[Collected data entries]
═══
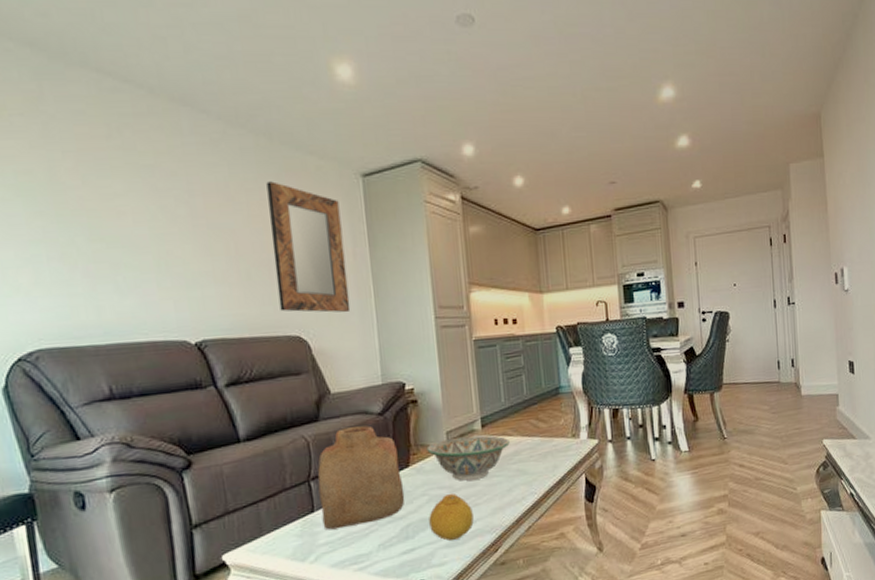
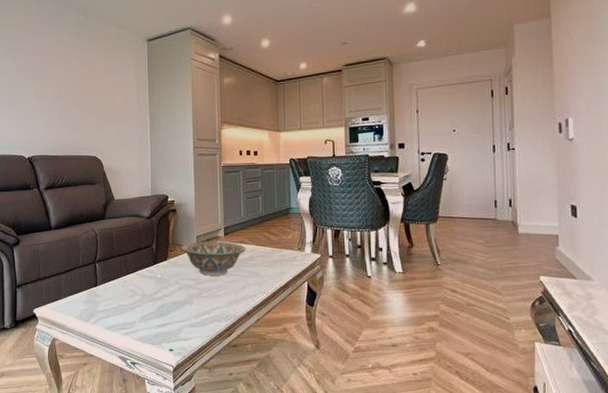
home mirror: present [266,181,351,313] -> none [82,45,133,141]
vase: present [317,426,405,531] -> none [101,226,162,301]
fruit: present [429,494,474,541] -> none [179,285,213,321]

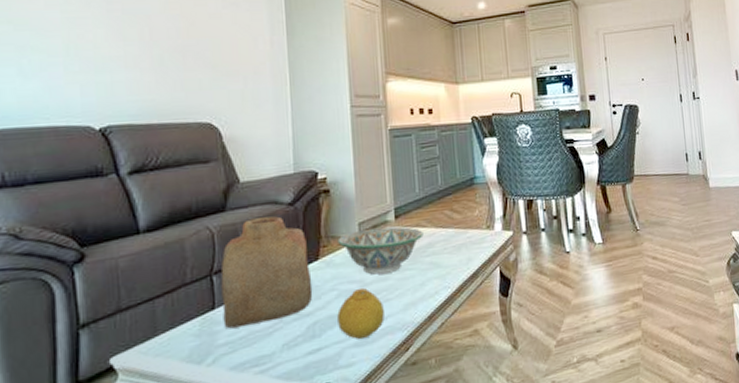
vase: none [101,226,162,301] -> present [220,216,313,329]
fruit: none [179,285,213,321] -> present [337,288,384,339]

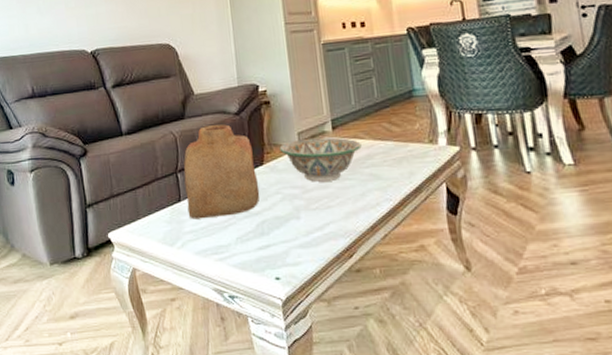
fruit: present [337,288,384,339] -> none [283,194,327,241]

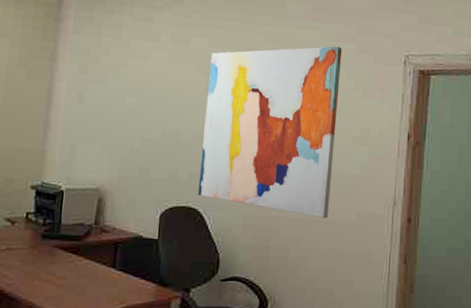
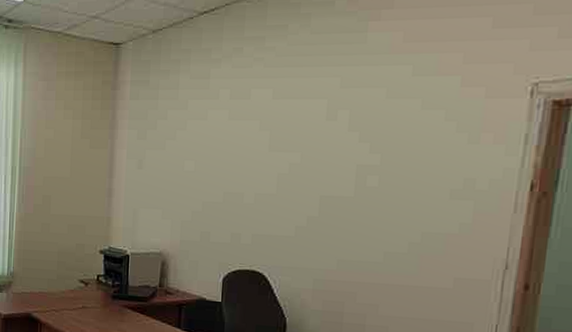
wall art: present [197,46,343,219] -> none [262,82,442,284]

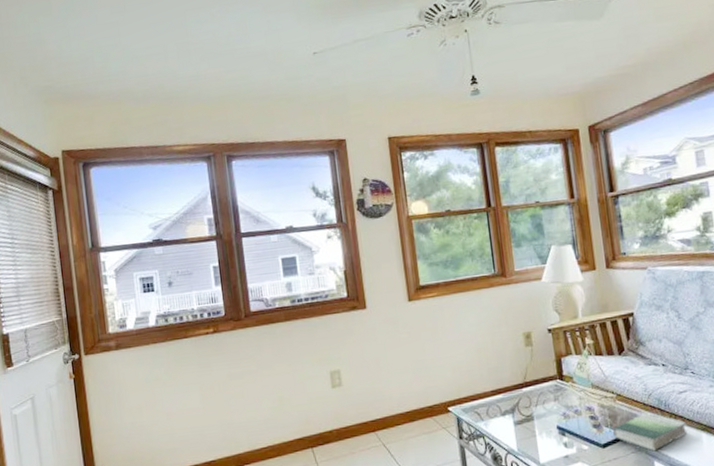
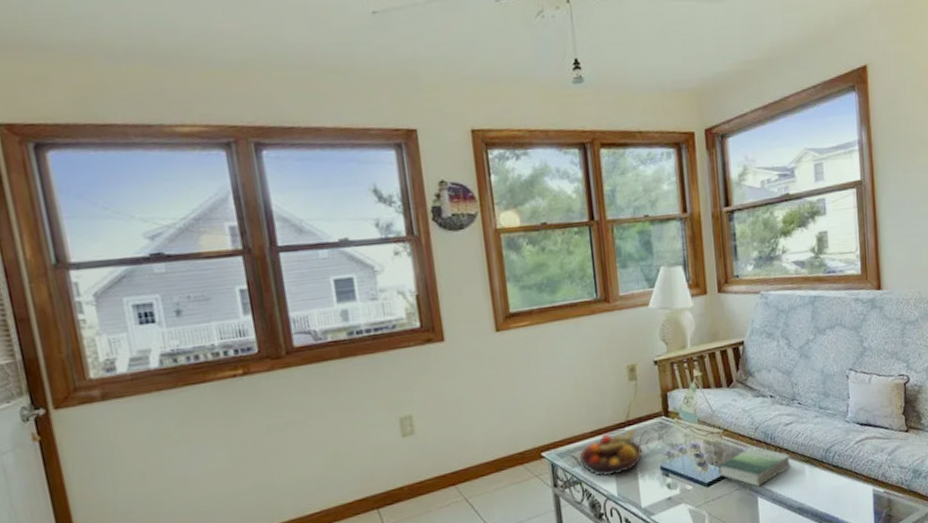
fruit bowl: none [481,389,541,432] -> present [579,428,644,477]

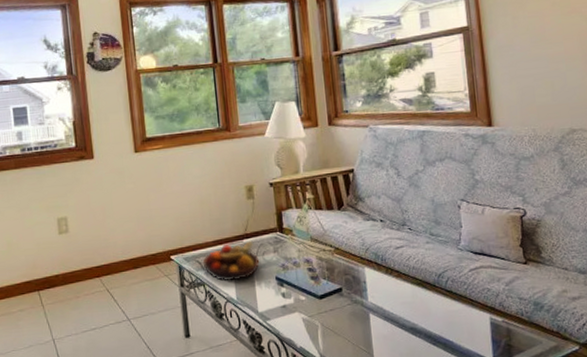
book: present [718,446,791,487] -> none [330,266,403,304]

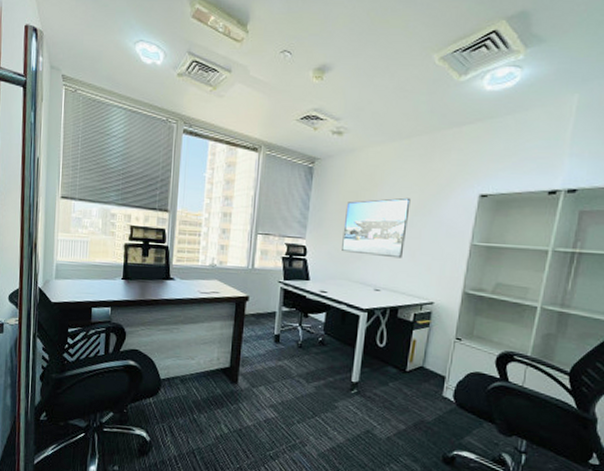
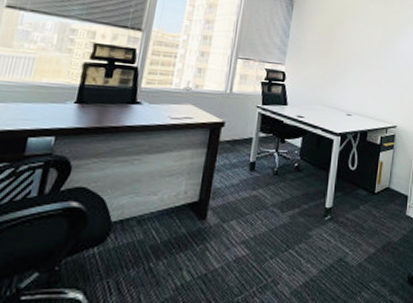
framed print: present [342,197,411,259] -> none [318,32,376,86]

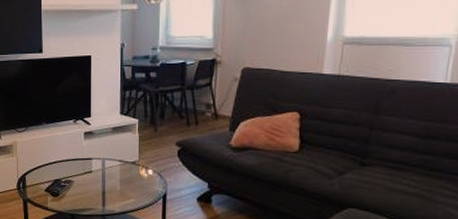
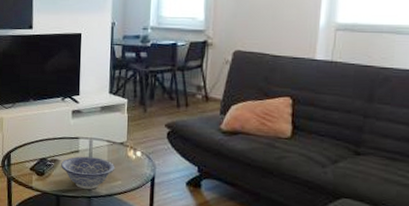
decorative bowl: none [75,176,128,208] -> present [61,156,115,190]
═══
- _Work to be completed_
In the answer, include exactly the lines from the one containing "fruit bowl: none" through the end of the records above and no pictures at all.

- _Problem solution_
fruit bowl: none [481,389,541,432] -> present [579,428,644,477]

book: present [718,446,791,487] -> none [330,266,403,304]

framed print: present [342,197,411,259] -> none [318,32,376,86]

decorative bowl: none [75,176,128,208] -> present [61,156,115,190]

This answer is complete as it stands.